MY FIRST REACTION TO AI

MY FIRST REACTION TO AI

Apr 18, 2023

I’ve been a graphic designer / creative director / web designer / photographer / video editor / musician for over 20 years.

Last autumn I was still happily self-studying human anatomy (80+ hour course!) to improve my digital illustrations, practicing all the time and continuing spending insane amounts of hours to get better with 3D sculpting and 3D modeling using Blender.

Then this AI thing came out.

I immediately felt a sting of jealousy inside. As if I was betrayed and this was freaking unfair, you know “but I actually have a degree on art history and art theory and skills and now it’s all rendered useless” kinda feeling?

I’m a dumb person, but fortunately I realized immediately that it makes absolutely no sense to fight against a technological revolution of this magnitude, so I literally forced myself to embrace this new tech asap, to observe it as a new tool which will radically change the way we will do visual / graphic / concept designs etc. in the future.

AI and Photoshop workflow and where to focus on.

Nowadays I still spend stupid amounts of time photoshopping hands etc. but I’m trying to learn to think this beginning phase of the age of AI from a different perspective: more like that I’m tweaking an AI “camera” to take a “photo” that represents whatever concept / idea I have in my mind, AS ACCURATELY AS POSSIBLE.

As a neurotic perfectionist, my salvation in both DeviantArt and AI has been that I can just leave some things unfixed, and say, a year later I can return to any image and recreate it with AI more to my liking and to continue photoshopping and improving it to my heart’s content.

Heck, I can then even replace the old version at DA with the improved image! My neuroses thank you, DeviantArt.

We’re in the middle of an actual technological revolution. So I’ve figured the most reasonable thing to do is to 1) create good images, 2) fix ’em just enough so that they’d be okay for presentation or commercial work and 3) move on. Learning by doing, by reading all I can about AI and by doing so, trying to ride this constantly evolving digital giant tiger.

As a student of AI, I focus on improving my understanding on how the entire diffusion / neural network thing even works and how to control the output better. Things will of course soon get to the point that we can REALLY manifest whatever we see in our imagination, and mold our visions in an entirely new way. Which is just stunningly awesome!
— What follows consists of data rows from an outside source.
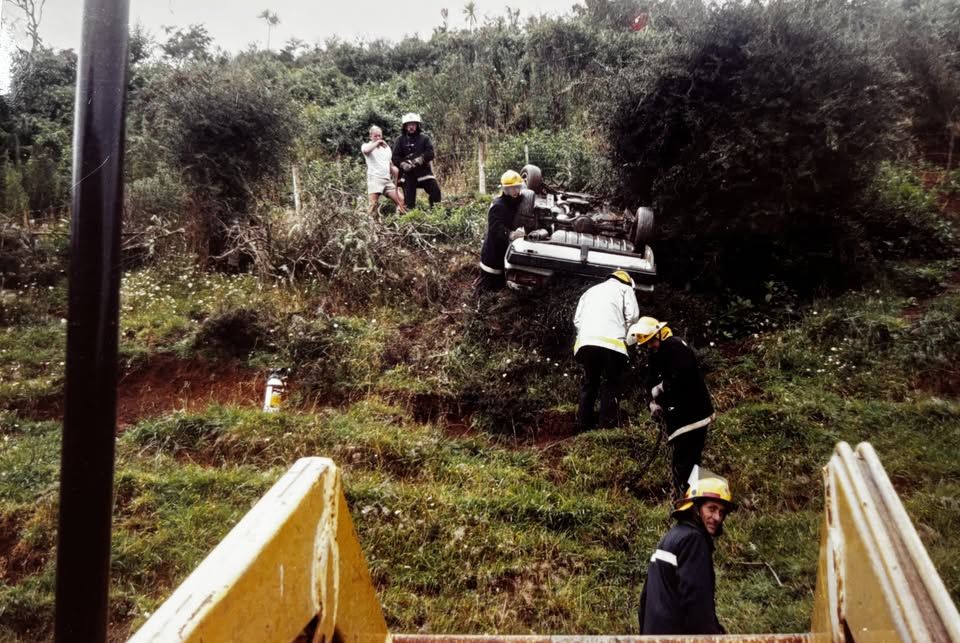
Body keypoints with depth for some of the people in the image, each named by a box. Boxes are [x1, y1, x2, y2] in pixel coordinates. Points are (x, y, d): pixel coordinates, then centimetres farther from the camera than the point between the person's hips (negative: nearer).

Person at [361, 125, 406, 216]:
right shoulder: (366, 146, 6)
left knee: (401, 202, -2)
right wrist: (377, 142, -11)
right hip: (374, 179, -5)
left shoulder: (387, 147, 22)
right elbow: (366, 151, -20)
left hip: (388, 179, 5)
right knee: (373, 205, -15)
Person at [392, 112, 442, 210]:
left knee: (435, 191, -10)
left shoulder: (424, 138, 7)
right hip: (408, 173, 0)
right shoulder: (400, 140, 8)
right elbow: (395, 157, 0)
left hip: (424, 171, 0)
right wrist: (403, 164, -20)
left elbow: (430, 153, -5)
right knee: (409, 198, 0)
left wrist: (421, 159, -23)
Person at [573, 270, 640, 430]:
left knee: (588, 383, 12)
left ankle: (584, 426, 8)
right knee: (610, 384, 2)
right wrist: (623, 332, 18)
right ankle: (608, 426, -5)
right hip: (611, 342, -4)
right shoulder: (624, 288, 19)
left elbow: (577, 318, 22)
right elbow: (632, 315, 4)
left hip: (585, 341, 4)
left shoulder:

Art theory does not disappear with AI.

Now everyone creates beautiful images. But with time, a background in art theory and experience on the field will rise to the surface and it’ll begin to show up. This first wave of AI graphics will very soon look so identical, generic and boring, that a pro illustrator can create AI images that’ll separate from the crowd by standing on the foundational knowledge of visual arts regarding composition, lighting, anatomy, colours, perspective, the use of empty space and all that.

An illustrator can do miracles to an already decent looking AI image by simply painting over it manually, or by additionally bouncing it back and forth between AI and your digital pen.

And as people get more interested in visual arts, they’ll start to notice the images that are more pleasing to the eye, as all the tricks us traditional artists have learned to manipulate the viewer’s experience still work like before.

But for now, it’s a tsunami of generic looking AI images of pretty babes, and I fully confess on being a part of that busty tsunami as well.

Conclucion and logical fallacies.

So my fellow traditional artists, who are being disrespectful and confrontational towards people who use AI to create images: I respect your choice to behave that way, being emotional and defensive. But wouldn’t it benefit us all if we’d detach emotionally a bit and actually talk to each other about things, and perhaps even learn something about this new AI monster together?

Recently a person insisted on me that creating AI graphics is “about as much ‘work’ as putting a coin into a slot machine and pulling a handle waiting for the outcome.”

By this logic crunching numbers as an accountant all night long, writing a novel or a doctoral thesis, or spending days working with coding or programming, developing a software, is not considered work.

The emotional and defensive attitude makes people forget that the ARTISTIC MERITS OF AI and the CONCEPT OF WORKING HARD are two entirely separate topics. And mixing these two on purpose along with being disrespectful is not the way to go.

As I wrote in the beginning, initially I felt that way too. So I get it.

But now it’s time to get over it and adapt.